* Task to complete: Return the lines below exactly, from the first one through the line that has "zanahoria, manzana, jengibre y limón.". Leave out everything after it.

───── Data extract

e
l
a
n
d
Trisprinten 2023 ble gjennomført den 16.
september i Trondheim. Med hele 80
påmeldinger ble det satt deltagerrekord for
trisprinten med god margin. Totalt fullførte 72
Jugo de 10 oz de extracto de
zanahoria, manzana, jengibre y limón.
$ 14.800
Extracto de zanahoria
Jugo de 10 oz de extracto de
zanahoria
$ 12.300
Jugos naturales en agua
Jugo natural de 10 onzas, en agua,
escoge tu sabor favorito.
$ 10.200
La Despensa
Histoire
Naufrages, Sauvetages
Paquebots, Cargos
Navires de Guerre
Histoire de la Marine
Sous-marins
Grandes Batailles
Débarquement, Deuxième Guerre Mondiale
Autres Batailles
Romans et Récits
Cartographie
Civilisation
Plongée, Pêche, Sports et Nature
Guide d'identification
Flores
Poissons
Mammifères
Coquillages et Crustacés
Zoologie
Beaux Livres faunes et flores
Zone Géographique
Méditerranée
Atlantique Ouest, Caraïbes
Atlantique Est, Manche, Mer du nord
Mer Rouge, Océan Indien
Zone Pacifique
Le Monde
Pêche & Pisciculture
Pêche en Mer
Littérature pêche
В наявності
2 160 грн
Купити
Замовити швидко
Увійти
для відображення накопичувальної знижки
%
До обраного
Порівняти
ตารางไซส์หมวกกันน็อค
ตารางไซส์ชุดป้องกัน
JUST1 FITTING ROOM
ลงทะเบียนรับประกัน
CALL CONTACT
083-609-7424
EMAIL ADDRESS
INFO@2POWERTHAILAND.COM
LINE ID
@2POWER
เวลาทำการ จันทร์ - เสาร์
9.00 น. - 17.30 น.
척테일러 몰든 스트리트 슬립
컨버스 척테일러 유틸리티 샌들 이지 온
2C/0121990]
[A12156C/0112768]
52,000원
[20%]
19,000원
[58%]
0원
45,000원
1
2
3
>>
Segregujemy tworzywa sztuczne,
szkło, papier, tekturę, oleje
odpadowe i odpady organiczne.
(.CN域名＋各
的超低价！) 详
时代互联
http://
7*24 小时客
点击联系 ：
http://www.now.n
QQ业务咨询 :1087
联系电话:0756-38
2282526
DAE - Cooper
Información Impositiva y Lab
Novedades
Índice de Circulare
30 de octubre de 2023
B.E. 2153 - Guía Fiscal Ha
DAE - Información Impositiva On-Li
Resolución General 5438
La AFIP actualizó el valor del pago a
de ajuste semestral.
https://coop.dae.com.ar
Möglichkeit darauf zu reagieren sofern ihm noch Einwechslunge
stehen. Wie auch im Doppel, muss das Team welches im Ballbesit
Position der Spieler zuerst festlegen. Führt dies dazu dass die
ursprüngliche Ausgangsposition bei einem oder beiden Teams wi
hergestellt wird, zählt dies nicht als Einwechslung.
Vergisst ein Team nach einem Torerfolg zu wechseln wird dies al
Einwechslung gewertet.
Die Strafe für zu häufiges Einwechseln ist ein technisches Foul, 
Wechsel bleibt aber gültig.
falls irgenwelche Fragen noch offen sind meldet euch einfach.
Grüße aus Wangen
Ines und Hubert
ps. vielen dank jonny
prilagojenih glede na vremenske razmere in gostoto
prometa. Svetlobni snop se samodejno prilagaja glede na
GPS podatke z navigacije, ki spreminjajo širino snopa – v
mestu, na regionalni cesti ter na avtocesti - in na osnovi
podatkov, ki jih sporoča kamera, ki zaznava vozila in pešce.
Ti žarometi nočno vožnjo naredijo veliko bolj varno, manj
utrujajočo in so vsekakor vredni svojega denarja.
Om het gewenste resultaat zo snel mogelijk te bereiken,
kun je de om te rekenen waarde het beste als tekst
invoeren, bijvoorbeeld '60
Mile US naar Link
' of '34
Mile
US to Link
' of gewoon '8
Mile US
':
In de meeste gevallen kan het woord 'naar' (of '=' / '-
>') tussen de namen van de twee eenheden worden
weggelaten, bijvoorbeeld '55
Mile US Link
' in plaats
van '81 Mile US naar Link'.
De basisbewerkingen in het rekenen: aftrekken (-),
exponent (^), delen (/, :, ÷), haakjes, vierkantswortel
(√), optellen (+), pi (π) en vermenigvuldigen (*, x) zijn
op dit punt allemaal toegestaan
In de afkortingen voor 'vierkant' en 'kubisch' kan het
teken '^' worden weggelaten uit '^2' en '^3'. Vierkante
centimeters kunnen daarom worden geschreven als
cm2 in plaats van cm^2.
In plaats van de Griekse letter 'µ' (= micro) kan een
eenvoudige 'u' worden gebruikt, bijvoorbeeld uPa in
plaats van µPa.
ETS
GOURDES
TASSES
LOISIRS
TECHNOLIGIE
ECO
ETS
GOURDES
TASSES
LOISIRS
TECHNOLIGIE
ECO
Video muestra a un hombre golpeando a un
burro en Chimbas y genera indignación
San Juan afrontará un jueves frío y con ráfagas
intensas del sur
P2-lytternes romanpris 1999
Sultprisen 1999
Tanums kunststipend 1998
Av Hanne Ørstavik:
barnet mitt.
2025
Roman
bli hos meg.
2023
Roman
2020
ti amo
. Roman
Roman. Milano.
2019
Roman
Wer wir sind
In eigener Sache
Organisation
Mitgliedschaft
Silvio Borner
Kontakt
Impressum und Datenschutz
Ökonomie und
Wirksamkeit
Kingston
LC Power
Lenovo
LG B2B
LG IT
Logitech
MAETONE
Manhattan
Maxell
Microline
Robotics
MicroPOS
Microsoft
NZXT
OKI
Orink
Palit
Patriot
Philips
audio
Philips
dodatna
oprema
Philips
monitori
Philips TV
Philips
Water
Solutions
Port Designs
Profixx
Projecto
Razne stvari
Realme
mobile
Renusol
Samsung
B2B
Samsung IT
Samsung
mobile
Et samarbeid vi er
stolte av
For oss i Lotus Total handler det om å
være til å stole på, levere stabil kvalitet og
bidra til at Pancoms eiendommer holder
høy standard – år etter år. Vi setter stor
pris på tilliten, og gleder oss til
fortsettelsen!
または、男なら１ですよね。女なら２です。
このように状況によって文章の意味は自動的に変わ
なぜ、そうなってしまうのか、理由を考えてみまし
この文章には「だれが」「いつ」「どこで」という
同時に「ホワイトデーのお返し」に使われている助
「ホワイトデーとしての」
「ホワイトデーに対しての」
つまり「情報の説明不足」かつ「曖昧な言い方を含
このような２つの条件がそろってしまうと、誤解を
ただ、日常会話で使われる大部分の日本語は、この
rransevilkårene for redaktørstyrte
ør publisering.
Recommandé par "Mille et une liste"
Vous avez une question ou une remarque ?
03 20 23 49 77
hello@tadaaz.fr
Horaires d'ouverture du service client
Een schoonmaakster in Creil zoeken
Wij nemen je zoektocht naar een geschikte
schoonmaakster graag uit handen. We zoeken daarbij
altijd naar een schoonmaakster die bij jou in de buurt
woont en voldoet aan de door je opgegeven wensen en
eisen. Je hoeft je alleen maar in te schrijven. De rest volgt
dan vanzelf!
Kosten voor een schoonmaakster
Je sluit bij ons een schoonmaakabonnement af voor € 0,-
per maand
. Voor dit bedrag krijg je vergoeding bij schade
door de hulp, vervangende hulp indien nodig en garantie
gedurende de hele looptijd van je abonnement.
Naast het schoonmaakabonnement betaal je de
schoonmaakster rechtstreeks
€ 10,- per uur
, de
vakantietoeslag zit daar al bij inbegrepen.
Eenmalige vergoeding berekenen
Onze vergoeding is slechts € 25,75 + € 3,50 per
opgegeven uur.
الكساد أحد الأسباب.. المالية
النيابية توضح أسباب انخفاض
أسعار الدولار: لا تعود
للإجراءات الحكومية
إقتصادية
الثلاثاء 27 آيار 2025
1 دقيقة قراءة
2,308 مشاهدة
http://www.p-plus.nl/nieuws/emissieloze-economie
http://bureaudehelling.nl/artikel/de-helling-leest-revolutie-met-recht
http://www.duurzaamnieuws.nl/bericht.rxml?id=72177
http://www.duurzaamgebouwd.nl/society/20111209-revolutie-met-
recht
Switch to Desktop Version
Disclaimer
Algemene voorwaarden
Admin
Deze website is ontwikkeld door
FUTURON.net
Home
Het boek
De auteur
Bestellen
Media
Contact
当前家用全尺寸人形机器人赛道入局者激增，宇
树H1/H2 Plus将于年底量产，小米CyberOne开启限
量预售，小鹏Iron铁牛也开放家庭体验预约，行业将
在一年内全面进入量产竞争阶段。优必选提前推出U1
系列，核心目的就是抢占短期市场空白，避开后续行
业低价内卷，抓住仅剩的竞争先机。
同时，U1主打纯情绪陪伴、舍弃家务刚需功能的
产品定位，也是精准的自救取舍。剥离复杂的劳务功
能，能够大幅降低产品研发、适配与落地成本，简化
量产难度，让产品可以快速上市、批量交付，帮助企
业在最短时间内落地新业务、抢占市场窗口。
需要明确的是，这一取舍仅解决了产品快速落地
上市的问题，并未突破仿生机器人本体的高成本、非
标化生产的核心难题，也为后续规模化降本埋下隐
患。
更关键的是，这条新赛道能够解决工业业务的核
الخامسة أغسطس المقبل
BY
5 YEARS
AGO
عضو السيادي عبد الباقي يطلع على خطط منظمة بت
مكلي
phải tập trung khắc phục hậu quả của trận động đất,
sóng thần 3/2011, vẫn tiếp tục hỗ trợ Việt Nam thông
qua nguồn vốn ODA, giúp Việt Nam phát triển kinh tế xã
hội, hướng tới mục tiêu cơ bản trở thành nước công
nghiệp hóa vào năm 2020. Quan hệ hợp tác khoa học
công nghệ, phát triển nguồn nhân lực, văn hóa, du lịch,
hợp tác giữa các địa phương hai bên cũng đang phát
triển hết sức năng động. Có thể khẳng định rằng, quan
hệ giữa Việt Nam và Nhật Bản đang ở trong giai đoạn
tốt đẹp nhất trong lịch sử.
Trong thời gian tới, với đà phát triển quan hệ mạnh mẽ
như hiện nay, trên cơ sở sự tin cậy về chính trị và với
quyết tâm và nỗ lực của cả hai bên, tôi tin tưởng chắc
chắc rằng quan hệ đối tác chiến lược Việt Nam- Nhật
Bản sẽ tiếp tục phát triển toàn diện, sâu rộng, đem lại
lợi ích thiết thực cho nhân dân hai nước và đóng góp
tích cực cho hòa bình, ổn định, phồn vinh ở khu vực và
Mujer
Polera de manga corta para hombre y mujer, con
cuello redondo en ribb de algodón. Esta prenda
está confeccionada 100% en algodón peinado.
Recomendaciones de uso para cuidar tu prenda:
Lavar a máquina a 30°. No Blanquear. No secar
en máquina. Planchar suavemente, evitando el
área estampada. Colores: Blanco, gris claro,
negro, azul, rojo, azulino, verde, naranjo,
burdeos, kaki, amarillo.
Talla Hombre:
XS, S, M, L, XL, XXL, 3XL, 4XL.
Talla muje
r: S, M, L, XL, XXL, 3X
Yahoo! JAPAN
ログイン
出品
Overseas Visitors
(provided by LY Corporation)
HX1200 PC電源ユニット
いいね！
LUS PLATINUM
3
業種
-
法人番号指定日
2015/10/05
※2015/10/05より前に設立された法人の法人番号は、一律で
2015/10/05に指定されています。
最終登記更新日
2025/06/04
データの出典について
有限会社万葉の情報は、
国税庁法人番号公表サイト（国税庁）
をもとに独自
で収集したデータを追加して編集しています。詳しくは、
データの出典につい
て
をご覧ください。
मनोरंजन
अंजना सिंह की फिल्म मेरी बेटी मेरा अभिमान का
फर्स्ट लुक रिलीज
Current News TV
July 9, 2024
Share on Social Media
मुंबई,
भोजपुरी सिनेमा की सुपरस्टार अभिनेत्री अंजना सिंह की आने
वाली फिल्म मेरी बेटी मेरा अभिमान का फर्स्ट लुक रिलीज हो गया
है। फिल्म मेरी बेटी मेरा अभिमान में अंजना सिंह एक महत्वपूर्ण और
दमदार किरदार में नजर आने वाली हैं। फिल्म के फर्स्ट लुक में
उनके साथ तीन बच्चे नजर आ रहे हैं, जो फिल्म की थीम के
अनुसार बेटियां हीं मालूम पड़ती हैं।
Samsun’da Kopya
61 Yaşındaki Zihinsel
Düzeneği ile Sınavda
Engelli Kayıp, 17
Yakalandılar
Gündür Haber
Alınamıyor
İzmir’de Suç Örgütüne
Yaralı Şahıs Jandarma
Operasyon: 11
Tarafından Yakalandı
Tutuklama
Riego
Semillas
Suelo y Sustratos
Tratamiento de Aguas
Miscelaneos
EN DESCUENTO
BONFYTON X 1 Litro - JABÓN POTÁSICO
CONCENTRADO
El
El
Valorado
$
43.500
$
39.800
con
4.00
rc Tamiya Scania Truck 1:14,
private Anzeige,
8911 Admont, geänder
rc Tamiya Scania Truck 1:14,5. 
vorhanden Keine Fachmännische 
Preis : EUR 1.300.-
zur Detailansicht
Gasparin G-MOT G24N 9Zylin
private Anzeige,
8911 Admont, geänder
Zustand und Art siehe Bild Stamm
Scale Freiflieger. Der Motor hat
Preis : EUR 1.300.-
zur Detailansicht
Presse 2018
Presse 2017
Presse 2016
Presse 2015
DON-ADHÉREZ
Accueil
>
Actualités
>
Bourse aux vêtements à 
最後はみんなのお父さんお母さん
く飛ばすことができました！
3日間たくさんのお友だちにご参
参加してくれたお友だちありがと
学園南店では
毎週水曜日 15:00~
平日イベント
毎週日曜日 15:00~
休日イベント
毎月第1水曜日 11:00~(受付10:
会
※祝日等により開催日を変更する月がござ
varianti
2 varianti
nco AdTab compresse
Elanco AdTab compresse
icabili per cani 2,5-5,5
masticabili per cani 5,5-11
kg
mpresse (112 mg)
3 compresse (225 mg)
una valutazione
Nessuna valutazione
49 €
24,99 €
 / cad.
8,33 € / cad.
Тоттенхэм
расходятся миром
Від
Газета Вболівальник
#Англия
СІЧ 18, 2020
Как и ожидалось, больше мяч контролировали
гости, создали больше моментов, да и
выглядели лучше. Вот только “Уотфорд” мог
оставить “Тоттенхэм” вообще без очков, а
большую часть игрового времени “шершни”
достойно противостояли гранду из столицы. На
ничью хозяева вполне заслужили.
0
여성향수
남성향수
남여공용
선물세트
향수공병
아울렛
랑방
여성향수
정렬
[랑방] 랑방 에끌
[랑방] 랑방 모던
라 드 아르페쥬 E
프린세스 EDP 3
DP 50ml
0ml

──────────

* Written reply:
e
l
a
n
d
Trisprinten 2023 ble gjennomført den 16.
september i Trondheim. Med hele 80
påmeldinger ble det satt deltagerrekord for
trisprinten med god margin. Totalt fullførte 72
Jugo de 10 oz de extracto de
zanahoria, manzana, jengibre y limón.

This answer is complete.